TO-DO ITEM => Each line from the one holding "X343335D02*" through the final line of the data below is to be given again exactly, and no other line is to appear.

Data records
Segment Open
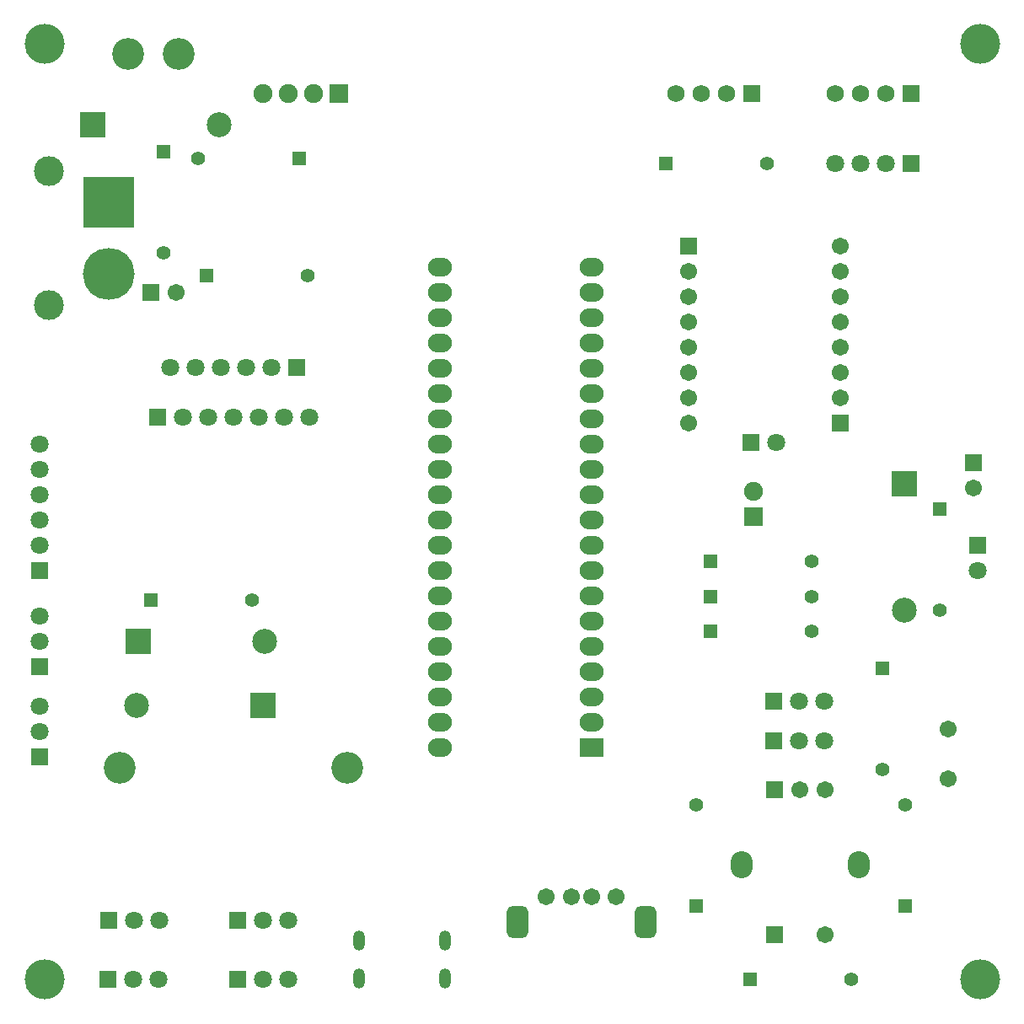
<source format=gbs>
G04*
G04 #@! TF.GenerationSoftware,Altium Limited,Altium Designer,21.2.1 (34)*
G04*
G04 Layer_Color=16711935*
%FSLAX25Y25*%
%MOIN*%
G70*
G04*
G04 #@! TF.SameCoordinates,22B55974-3201-4BD1-88E3-0356CD7B76C8*
G04*
G04*
G04 #@! TF.FilePolarity,Negative*
G04*
G01*
G75*
%ADD39O,0.09461X0.07335*%
%ADD40R,0.09461X0.07335*%
%ADD41C,0.05524*%
%ADD42R,0.05524X0.05524*%
%ADD43R,0.05524X0.05524*%
%ADD44C,0.09855*%
%ADD45R,0.09855X0.09855*%
%ADD46C,0.12611*%
%ADD47C,0.07099*%
%ADD48R,0.07099X0.07099*%
%ADD49R,0.07099X0.07099*%
%ADD50R,0.06706X0.06706*%
%ADD51C,0.06706*%
%ADD52O,0.08674X0.10642*%
%ADD53R,0.06706X0.06706*%
%ADD54R,0.06800X0.06800*%
%ADD55C,0.06800*%
%ADD56C,0.15761*%
%ADD57C,0.07493*%
%ADD58R,0.07493X0.07493*%
%ADD59R,0.09855X0.09855*%
%ADD60O,0.04737X0.07887*%
%ADD61R,0.07493X0.07493*%
%ADD62C,0.11824*%
%ADD63R,0.20485X0.20485*%
%ADD64C,0.20485*%
G04:AMPARAMS|DCode=65|XSize=86.74mil|YSize=126.11mil|CornerRadius=23.68mil|HoleSize=0mil|Usage=FLASHONLY|Rotation=0.000|XOffset=0mil|YOffset=0mil|HoleType=Round|Shape=RoundedRectangle|*
%AMROUNDEDRECTD65*
21,1,0.08674,0.07874,0,0,0.0*
21,1,0.03937,0.12611,0,0,0.0*
1,1,0.04737,0.01968,-0.03937*
1,1,0.04737,-0.01968,-0.03937*
1,1,0.04737,-0.01968,0.03937*
1,1,0.04737,0.01968,0.03937*
%
%ADD65ROUNDEDRECTD65*%
D39*
X157035Y282469D02*
D03*
Y272468D02*
D03*
Y262469D02*
D03*
Y252468D02*
D03*
Y242469D02*
D03*
Y232469D02*
D03*
Y222468D02*
D03*
Y212469D02*
D03*
Y202468D02*
D03*
Y192469D02*
D03*
Y182468D02*
D03*
Y172468D02*
D03*
Y162469D02*
D03*
Y152469D02*
D03*
Y142469D02*
D03*
Y132468D02*
D03*
Y122468D02*
D03*
Y112469D02*
D03*
Y102469D02*
D03*
Y92469D02*
D03*
X217035Y282469D02*
D03*
Y272468D02*
D03*
Y262469D02*
D03*
Y252468D02*
D03*
Y242469D02*
D03*
Y232469D02*
D03*
Y222468D02*
D03*
Y212469D02*
D03*
Y202468D02*
D03*
Y192469D02*
D03*
Y182468D02*
D03*
Y172468D02*
D03*
Y162469D02*
D03*
Y152469D02*
D03*
Y142469D02*
D03*
Y132468D02*
D03*
Y122468D02*
D03*
Y112469D02*
D03*
Y102469D02*
D03*
D40*
Y92469D02*
D03*
D41*
X332000Y83500D02*
D03*
X82500Y150500D02*
D03*
X303965Y138295D02*
D03*
X286248Y323335D02*
D03*
X354500Y146500D02*
D03*
X303965Y165854D02*
D03*
X258374Y69713D02*
D03*
X341051D02*
D03*
X319713Y500D02*
D03*
X303965Y152075D02*
D03*
X104476Y279043D02*
D03*
X61209Y325303D02*
D03*
X47744Y287902D02*
D03*
D42*
X332000Y123500D02*
D03*
X354500Y186500D02*
D03*
X258374Y29713D02*
D03*
X341051D02*
D03*
X47744Y327902D02*
D03*
D43*
X42500Y150500D02*
D03*
X263965Y138295D02*
D03*
X246248Y323335D02*
D03*
X263965Y165854D02*
D03*
X279713Y500D02*
D03*
X263965Y152075D02*
D03*
X64476Y279043D02*
D03*
X101209Y325303D02*
D03*
D44*
X69500Y338500D02*
D03*
X37000Y109000D02*
D03*
X340500Y146500D02*
D03*
X87500Y134374D02*
D03*
D45*
X19500Y338500D02*
D03*
X87000Y109000D02*
D03*
X37500Y134374D02*
D03*
D46*
X120146Y84280D02*
D03*
X30461D02*
D03*
X53650Y366642D02*
D03*
X33650D02*
D03*
D47*
X105303Y222941D02*
D03*
X85303Y222941D02*
D03*
X65303Y222941D02*
D03*
X55303D02*
D03*
X75303D02*
D03*
X95303D02*
D03*
X-1469Y202468D02*
D03*
X-1469Y182468D02*
D03*
Y172468D02*
D03*
Y192469D02*
D03*
Y212469D02*
D03*
X298961Y110606D02*
D03*
X308961D02*
D03*
X298961Y94858D02*
D03*
X308961D02*
D03*
X60303Y242626D02*
D03*
X80303Y242626D02*
D03*
X90303D02*
D03*
X70303D02*
D03*
X50303D02*
D03*
X289870Y213098D02*
D03*
X313335Y323335D02*
D03*
X333335D02*
D03*
X323335D02*
D03*
X35933Y24122D02*
D03*
X45933D02*
D03*
X35776Y500D02*
D03*
X45776D02*
D03*
X87114Y24122D02*
D03*
X97114D02*
D03*
X87114Y500D02*
D03*
X97114D02*
D03*
X369748Y162209D02*
D03*
X-1469Y98768D02*
D03*
Y108768D02*
D03*
Y134201D02*
D03*
Y144201D02*
D03*
D48*
X45303Y222941D02*
D03*
X288961Y110606D02*
D03*
Y94858D02*
D03*
X100303Y242626D02*
D03*
X280028Y213098D02*
D03*
X343335Y323335D02*
D03*
X25933Y24122D02*
D03*
X25776Y500D02*
D03*
X77114Y24122D02*
D03*
Y500D02*
D03*
D49*
X-1469Y162469D02*
D03*
X369748Y172209D02*
D03*
X-1469Y88768D02*
D03*
Y124201D02*
D03*
D50*
X255461Y290500D02*
D03*
X315461Y220500D02*
D03*
X367858Y205110D02*
D03*
D51*
X255461Y280500D02*
D03*
Y270500D02*
D03*
Y260500D02*
D03*
Y250500D02*
D03*
Y240500D02*
D03*
Y230500D02*
D03*
Y220500D02*
D03*
X315461Y290500D02*
D03*
Y280500D02*
D03*
Y270500D02*
D03*
Y260500D02*
D03*
Y250500D02*
D03*
Y240500D02*
D03*
Y230500D02*
D03*
X309444Y18417D02*
D03*
X299444Y75503D02*
D03*
X309444D02*
D03*
X358000Y99500D02*
D03*
Y79815D02*
D03*
X52744Y272153D02*
D03*
X367858Y195110D02*
D03*
X226681Y33177D02*
D03*
X216839D02*
D03*
X208965D02*
D03*
X199122D02*
D03*
D52*
X276413Y45976D02*
D03*
X322476Y45976D02*
D03*
D53*
X289444Y18417D02*
D03*
Y75503D02*
D03*
X42744Y272153D02*
D03*
D54*
X280185Y350894D02*
D03*
X343335D02*
D03*
D55*
X270185D02*
D03*
X260185D02*
D03*
X250185D02*
D03*
X333335D02*
D03*
X323335D02*
D03*
X313335D02*
D03*
D56*
X500Y500D02*
D03*
X370579D02*
D03*
Y370579D02*
D03*
X500D02*
D03*
D57*
X281000Y193500D02*
D03*
X106957Y350894D02*
D03*
X86957D02*
D03*
X96957D02*
D03*
D58*
X281000Y183500D02*
D03*
D59*
X340500Y196500D02*
D03*
D60*
X158988Y15973D02*
D03*
X124988Y1013D02*
D03*
Y15973D02*
D03*
X158988Y1013D02*
D03*
D61*
X116957Y350894D02*
D03*
D62*
X2468Y267232D02*
D03*
Y320382D02*
D03*
D63*
X26091Y307980D02*
D03*
D64*
Y279634D02*
D03*
D65*
X238295Y23138D02*
D03*
X187508D02*
D03*
M02*

</source>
Segment Closed
WRITTEN ANSWER =>
X343335D02*
D03*
D55*
X270185D02*
D03*
X260185D02*
D03*
X250185D02*
D03*
X333335D02*
D03*
X323335D02*
D03*
X313335D02*
D03*
D56*
X500Y500D02*
D03*
X370579D02*
D03*
Y370579D02*
D03*
X500D02*
D03*
D57*
X281000Y193500D02*
D03*
X106957Y350894D02*
D03*
X86957D02*
D03*
X96957D02*
D03*
D58*
X281000Y183500D02*
D03*
D59*
X340500Y196500D02*
D03*
D60*
X158988Y15973D02*
D03*
X124988Y1013D02*
D03*
Y15973D02*
D03*
X158988Y1013D02*
D03*
D61*
X116957Y350894D02*
D03*
D62*
X2468Y267232D02*
D03*
Y320382D02*
D03*
D63*
X26091Y307980D02*
D03*
D64*
Y279634D02*
D03*
D65*
X238295Y23138D02*
D03*
X187508D02*
D03*
M02*

</source>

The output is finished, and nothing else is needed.